_Фрагмент текста_:
____________
Перейти к материалам
истории

Почему встреча Байдена и Путина имеет для мира больше значения, чем может показаться по дежурным фразам президентов? Отвечает Александр Баунов (Carnegie.ru)

Михаил Метцель / ТАСС / Scanpix / LETA

Встреча президента России Владимира Путина и президента США Джо Байдена — безусловно, главное внешнеполитическое событие недели. Но по ее итогам может сложиться впечатление, что ничего значимого на самом деле не произошло. Тем не менее, главный редактор Carnegie.ru Александр Баунов считает, что на встрече окончательно зафиксирован новый миропорядок, который, с точки зрения России, напоминает отношения двух стран времен холодной войны, а Америке позволяет сосредоточиться на куда более значимом для нее противостоянии с Китаем. С разрешения Carnegie.ru «Медуза» публикует статью целиком.
____________
Записи, содержащиеся в наборе данных:
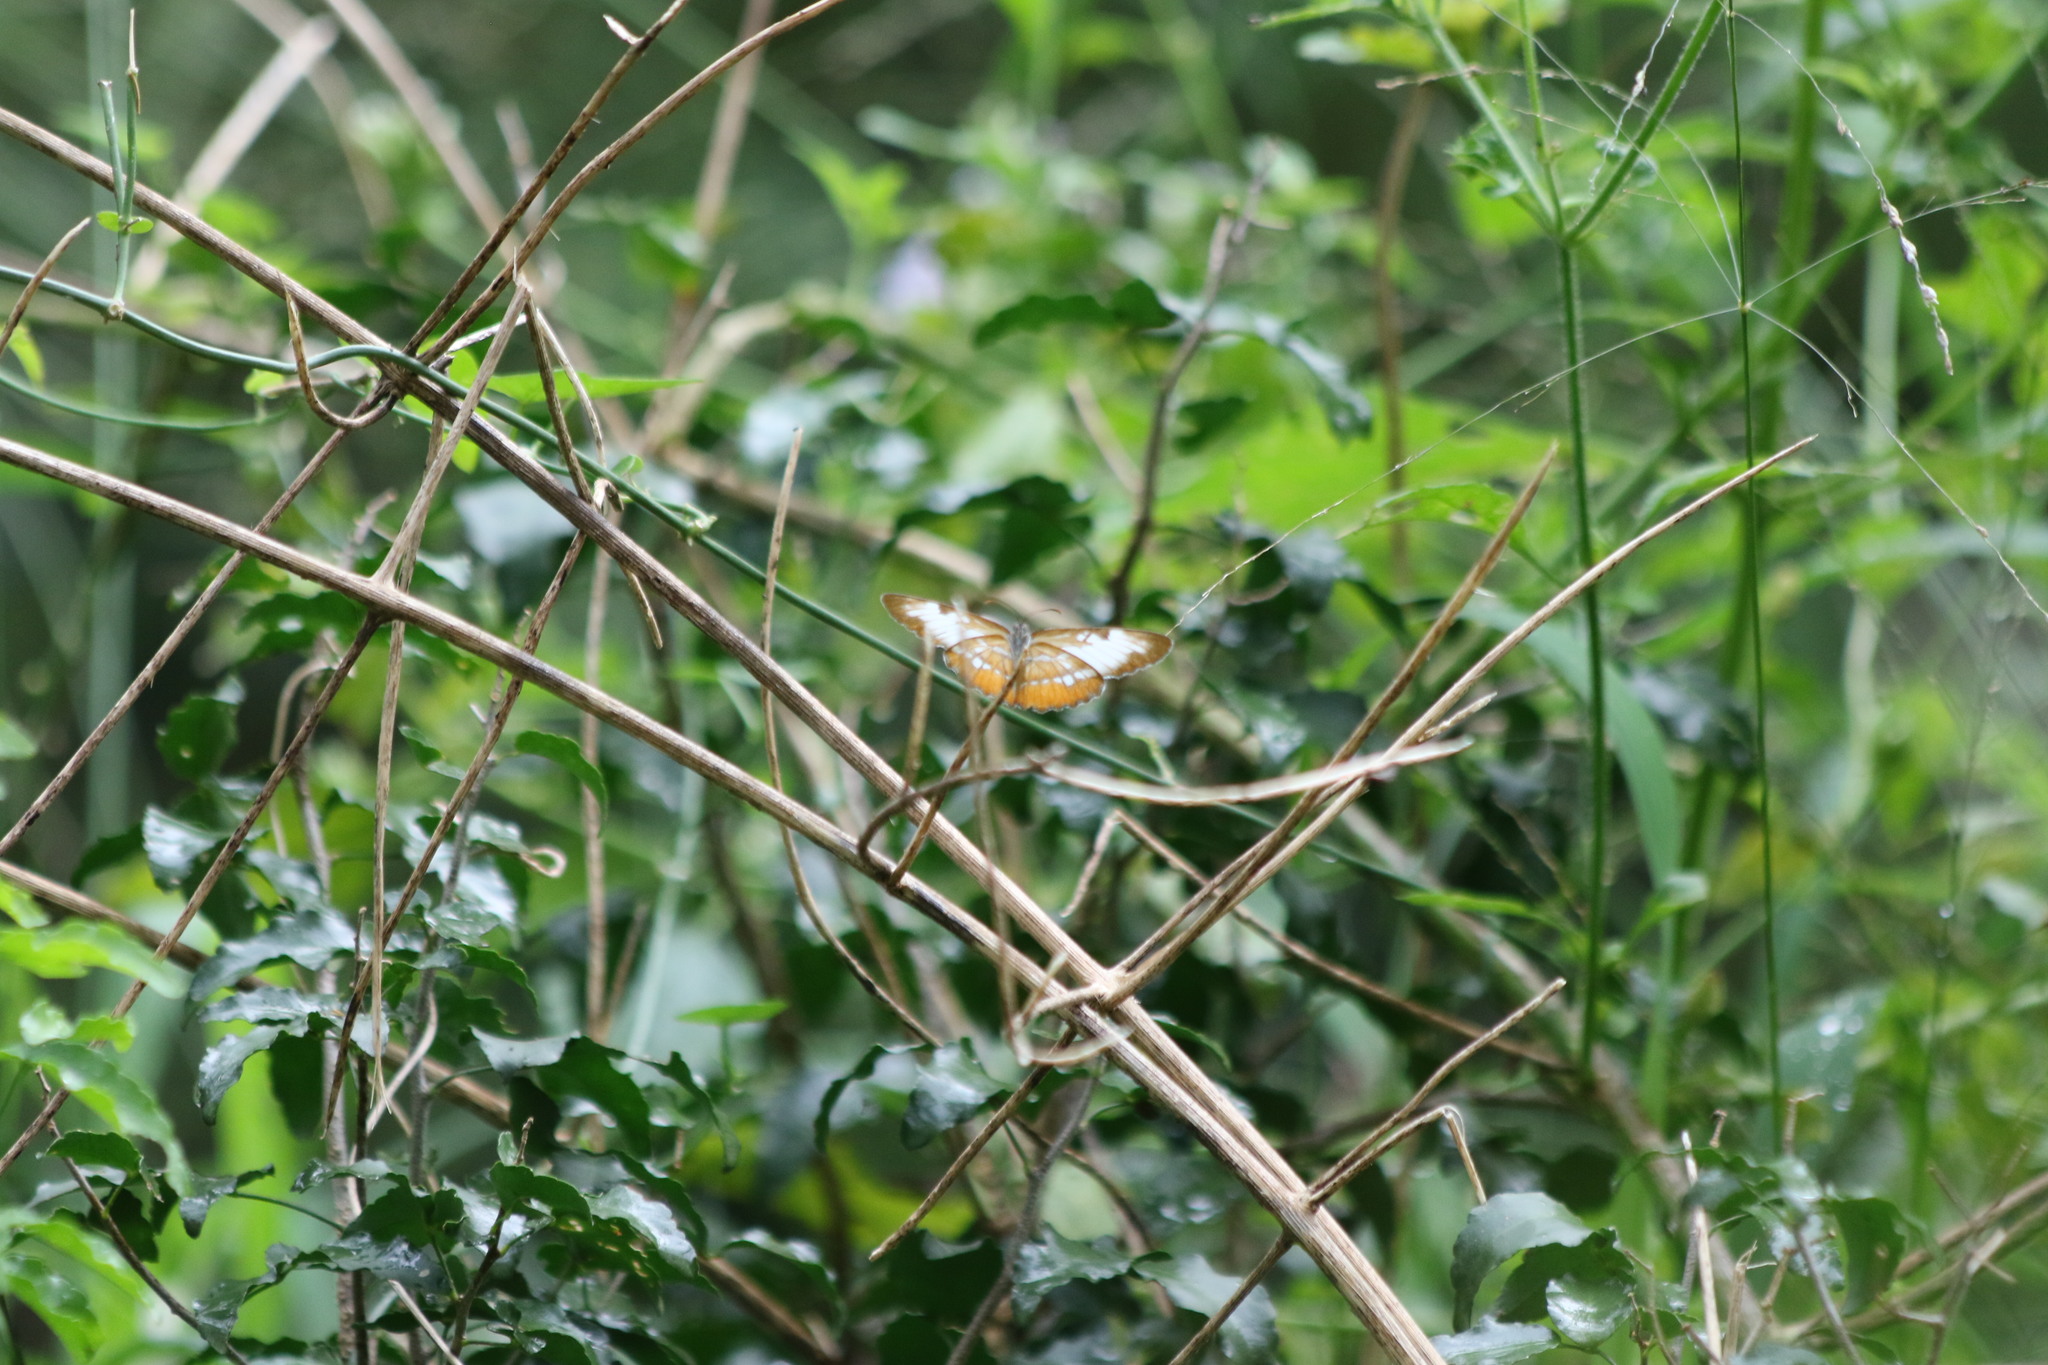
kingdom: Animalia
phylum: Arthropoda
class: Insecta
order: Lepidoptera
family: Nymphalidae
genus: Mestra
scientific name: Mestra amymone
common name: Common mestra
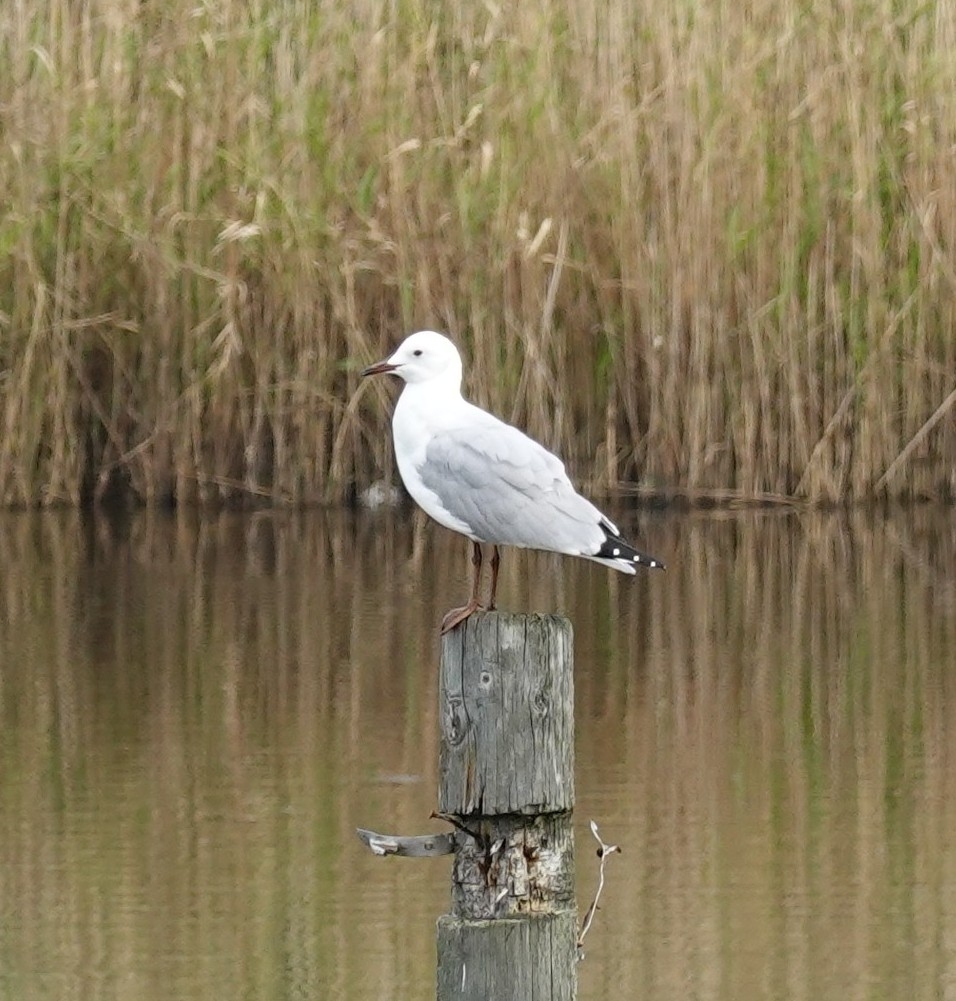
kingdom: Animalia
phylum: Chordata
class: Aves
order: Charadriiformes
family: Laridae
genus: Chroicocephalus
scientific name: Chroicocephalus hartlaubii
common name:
____________
_Задачи для решения_:
A) Какую должность занимает Александр Баунов, согласно тексту о встрече Байдена и Путина?
B) Повторите без изменений ту часть текста о встрече Байдена и Путина, которая открывается словами «Перейти к материалам» и закрывается словами «Александр Баунов (Carnegie.ru)».
C) Перечислите всех людей, названных по имени в тексте о встрече Байдена и Путина.

_Результаты_:
A) Он главный редактор Carnegie.ru.

B)
Перейти к материалам
истории

Почему встреча Байдена и Путина имеет для мира больше значения, чем может показаться по дежурным фразам президентов? Отвечает Александр Баунов (Carnegie.ru)

C) Владимир Путин, Джо Байден, Александр Баунов, Михаил Метцель